C’est la raison pour laquelle je souhaite proposer de nouvelles pistes d’action, à vocation défensive, au nombre de sept :  

1.   La production d'une norme spécifique aux libertés académiques, de type ISO, à l’échelle nationale, européenne ou internationale.

2.  La création d’un régime de transparence obligatoire sur l’origine des financements des projets réalisés par les établissements d’enseignement supérieur ou de recherche, qu’il s’agisse des conférences, colloques, programmes de recherche, chaires et même des thèses. Ceci doit également s’appliquer aux think tanks, mais aussi aux contrats qui peuvent résulter de partenariats : je pense notamment aux accords avec les Instituts Confucius. Cette mesure pourrait prendre la forme d’une directive européenne.  

3.  L’établissement d’une procédure de vérification, à l’instar des « due diligence » en vigueur dans le monde des affaires, pour les établissements d'enseignement supérieur qui souhaitent nouer des partenariats avec des homologues de pays autoritaires. Elle pourrait être fortement recommandée par la norme ISO.

4. Un audit des relations des pays de l’Union européenne avec la Chine. Compte tenu du niveau de d’imbrication et des perspectives de développement qu’atteint aujourd'hui la coopération scientifique avec la Chine, cela aiderait à formuler des propositions sur ce que pourrait être un équilibre optimal entre les bénéfices à en attendre et les risques qui y sont associés.
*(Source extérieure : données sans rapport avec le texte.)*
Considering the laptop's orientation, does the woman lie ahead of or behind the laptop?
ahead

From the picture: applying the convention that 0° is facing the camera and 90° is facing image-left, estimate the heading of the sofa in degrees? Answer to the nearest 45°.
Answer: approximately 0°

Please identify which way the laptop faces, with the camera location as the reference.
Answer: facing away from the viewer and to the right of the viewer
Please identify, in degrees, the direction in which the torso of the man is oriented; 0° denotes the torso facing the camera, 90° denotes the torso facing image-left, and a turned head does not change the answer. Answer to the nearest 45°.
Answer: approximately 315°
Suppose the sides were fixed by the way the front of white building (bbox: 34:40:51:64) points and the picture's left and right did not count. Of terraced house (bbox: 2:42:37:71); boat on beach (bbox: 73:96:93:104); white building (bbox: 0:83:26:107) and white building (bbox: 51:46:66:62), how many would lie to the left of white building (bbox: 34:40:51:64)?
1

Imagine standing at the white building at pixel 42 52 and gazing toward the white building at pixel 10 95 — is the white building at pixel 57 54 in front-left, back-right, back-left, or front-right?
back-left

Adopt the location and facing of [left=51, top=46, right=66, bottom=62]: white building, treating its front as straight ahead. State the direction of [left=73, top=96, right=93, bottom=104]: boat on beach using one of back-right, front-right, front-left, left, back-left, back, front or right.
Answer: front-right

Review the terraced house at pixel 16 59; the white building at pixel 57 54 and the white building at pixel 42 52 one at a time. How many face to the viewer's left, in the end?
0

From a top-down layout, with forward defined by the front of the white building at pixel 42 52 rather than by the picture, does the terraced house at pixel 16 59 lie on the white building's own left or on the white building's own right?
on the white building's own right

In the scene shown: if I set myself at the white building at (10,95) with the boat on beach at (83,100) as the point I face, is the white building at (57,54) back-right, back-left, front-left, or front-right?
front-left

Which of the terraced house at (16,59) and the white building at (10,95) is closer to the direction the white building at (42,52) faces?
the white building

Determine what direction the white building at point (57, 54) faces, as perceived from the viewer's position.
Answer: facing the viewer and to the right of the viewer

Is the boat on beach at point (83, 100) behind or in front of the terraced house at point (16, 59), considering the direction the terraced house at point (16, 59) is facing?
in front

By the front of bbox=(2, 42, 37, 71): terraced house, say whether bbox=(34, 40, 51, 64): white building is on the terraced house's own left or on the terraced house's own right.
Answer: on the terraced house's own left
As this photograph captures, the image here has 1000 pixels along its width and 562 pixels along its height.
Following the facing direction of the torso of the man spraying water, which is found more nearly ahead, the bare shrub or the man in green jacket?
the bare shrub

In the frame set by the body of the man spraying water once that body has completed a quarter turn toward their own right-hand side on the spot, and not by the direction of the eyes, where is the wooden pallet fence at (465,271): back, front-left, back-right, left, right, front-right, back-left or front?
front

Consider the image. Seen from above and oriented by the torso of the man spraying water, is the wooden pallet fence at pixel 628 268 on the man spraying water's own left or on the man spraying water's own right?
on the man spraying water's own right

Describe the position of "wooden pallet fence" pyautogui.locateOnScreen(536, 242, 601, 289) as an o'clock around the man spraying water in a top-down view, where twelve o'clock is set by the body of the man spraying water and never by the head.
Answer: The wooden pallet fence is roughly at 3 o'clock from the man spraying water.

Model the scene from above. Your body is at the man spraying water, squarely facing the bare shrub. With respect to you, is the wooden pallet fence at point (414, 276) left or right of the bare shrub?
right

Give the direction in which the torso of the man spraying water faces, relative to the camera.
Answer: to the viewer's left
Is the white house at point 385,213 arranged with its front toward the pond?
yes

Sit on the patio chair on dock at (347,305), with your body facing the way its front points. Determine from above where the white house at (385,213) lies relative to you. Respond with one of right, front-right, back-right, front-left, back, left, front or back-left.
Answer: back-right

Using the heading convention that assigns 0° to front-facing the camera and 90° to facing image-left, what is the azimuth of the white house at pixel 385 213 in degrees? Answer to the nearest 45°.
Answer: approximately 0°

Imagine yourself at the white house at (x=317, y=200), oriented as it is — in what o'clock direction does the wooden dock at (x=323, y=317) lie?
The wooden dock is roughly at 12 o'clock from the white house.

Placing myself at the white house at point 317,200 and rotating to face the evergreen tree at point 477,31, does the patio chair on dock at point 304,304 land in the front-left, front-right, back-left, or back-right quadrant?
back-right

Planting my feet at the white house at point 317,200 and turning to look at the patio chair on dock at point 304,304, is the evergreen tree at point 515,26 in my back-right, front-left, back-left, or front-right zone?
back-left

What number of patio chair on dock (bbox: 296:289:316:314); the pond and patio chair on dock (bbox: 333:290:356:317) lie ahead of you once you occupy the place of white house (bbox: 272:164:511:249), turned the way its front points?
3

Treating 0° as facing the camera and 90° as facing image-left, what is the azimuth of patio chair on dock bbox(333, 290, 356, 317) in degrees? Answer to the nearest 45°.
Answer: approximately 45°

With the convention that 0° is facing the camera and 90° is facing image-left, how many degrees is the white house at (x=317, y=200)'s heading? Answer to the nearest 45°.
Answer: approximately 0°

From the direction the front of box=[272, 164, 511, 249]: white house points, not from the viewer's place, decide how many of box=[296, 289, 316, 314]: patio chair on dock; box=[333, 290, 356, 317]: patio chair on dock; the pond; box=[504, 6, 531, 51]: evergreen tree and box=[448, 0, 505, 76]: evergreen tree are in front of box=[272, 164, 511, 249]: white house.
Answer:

5.  La mise en chantier, au sein de l’Organisation de coopération et de développement économiques (OCDE), d'une convention sur la protection des libertés académiques. L’OCDE est un cadre compétent et légitime – au-delà de l’Union européenne - pour traiter de la liberté académique, de l'intégrité de la recherche, de l'abus des interdépendances et des moyens de protéger les unes et d'encadrer les autres. Cette convention aurait la même ambition que la Convention sur la lutte contre la corruption d’agents publics étrangers dans les transactions commerciales internationales du 17 décembre 1997, dont nombre d’évaluations montrent l’efficacité.

6. L'intégration dans la panoplie de l’action extérieure de l’Union européenne des recommandations du Parlement européen sur la Défense de la liberté académique dans l’action extérieure de l’Union européenne du 29 novembre 2018. C’est une longue liste de recommandations frappées au sceau du bon sens et qui pourraient, pour certaines d’entre elles, donner lieu à des directives dédiées.

7.  Il faut, enfin, poursuivre le combat en faveur des libertés académiques au sein des enceintes multilatérales, qu'il s'agisse d'enceintes affinitaires comme le G7, le Conseil de l'Europe ou le Sommet pour la démocratie, ou non-affinitaires comme l’UNESCO, au premier chef, mais aussi le G20, le Conseil des droits de l'Homme et l'Assemblée générale des Nations unies.

[1] Pierre Buhler, « L’offensive de Pékin contre les libertés académiques appelle des mesures défensives », Le Monde, 8 juin 2021.

[2] Mieux protéger notre patrimoine scientifique et nos libertés académiques, Rapport d'information n° 873 (2020-2021) de la Mission d’information « Influences étatiques extra-européennes », 29 septembre 2021.